◆ CHALLENGE: Transcribe the passage of the annual report excerpt below, starting at "Chairperson Non-Executive Independent" and ending at "of the Committee.".

However, during the CIRP and until the approval of the Resolution Plan by the Honble NCLT, Kolkata
Bench on 27th March, 2025, the Committee of Creditors (CoC) convened a total of 21 meetings.

18. NOMINATION AND REMUNERATION POLICY

The salient features of the Nomination and Remuneration Policy of the Company are set out in the
Corporate Governance Report which forms part of this Annual Report. The said Policy of the Company,
inter alia, provides that the Nomination and Remuneration Committee shall formulate the criteria for
appointment & re-appointment of Directors on the Board of the Company and persons holding Senior
Management positions in the Company, including their remuneration and other matters as provided
under Section 178 of the Act and Listing Regulation.

19. BOARD EVALUATION

The Board of Directors of the company were suspended pursuant to the Honble NCLT, Kolkata bench
order for admission of Corporate Insolvency Resolution Process (CIRP) under the Insolvency
Bankruptcy Code, 2016 w.e.f September 12, 2023.

The Honble NCLT, Kolkata bench approved the resolution plan on 27th March, 2025. Pursuant to the
said approval, a new Board of director has been constituted. Accordingly, the Company has adopted a
revised Board Evaluation policy with effect from 18th of April, 2025.

Though the Company is under CIRP, the Company has developed a robust familiarization process for
the newly appointed directors with respect to their roles and responsibilities, way ahead of the
prescription of the regulatory provisions. The process has been aligned with the requirements under the
Act and other related Regulations. This process inter-alia includes providing an overview of the
Companys business model, the risks and opportunities etc. Details of the Familiarization Programme
are also available on the Companys website at http://www.aanchalispat.com/policies-
25/Performance%20Evaluation.pdf.

20. COMMITTEES

Upon approval of the Resolution Plan by the Honble NCLT on 27th march, 2025, the Board of
Directors reconstituted its committees on 18th April, 2025, including the Audit Committees,
Nomination and Remuneration Committee, and stakeholders Relationship Committee.

All recommendations made by the reconstituted committees during the year were approved by the
Board. A detailed note on the composition of the Board and its committees is provided in the corporate
governance report.

> AUDIT COMMITTEE

Since 12th September 2023, the powers of the Board of Directors stood suspended and were
exercised by the erstwhile Resolution Professional during the Corporate Insolvency
Resolution Process (CIRP), until the approval of the Resolution Plan by the Honble
National Company Law Tribunal (NCLT), Kolkata Bench, pursuant to its order dated 27th
March 2025.

The Audit Committee had not met in the financial year 2024-25.

However, after the closure of Financial Year 2024-25 and pursuant to the above referred
approved Resolution Plan, the Board of Directors reconstituted the Audit committee of the
Company w.e.f. 18th April, 2025 by appointing following directors:

Name

Position Held Designation in the Board

Ms. Nilu Nigania

Chairperson Non-Executive Independent
Director

Ms. Chetna

Member Non-Executive Independent
Director

Mr. Manoj Goel

Member Non-Executive Director

The Audit Committee ensures an effective internal control system. The Company Secretary
of the Company is the Secretary of the Committee.

Records in a dataset:
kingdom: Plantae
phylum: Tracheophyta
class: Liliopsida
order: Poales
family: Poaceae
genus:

◆ RESULT FOR THIS EXERCISE:
Chairperson Non-Executive Independent
Director

Ms. Chetna

Member Non-Executive Independent
Director

Mr. Manoj Goel

Member Non-Executive Director

The Audit Committee ensures an effective internal control system. The Company Secretary
of the Company is the Secretary of the Committee.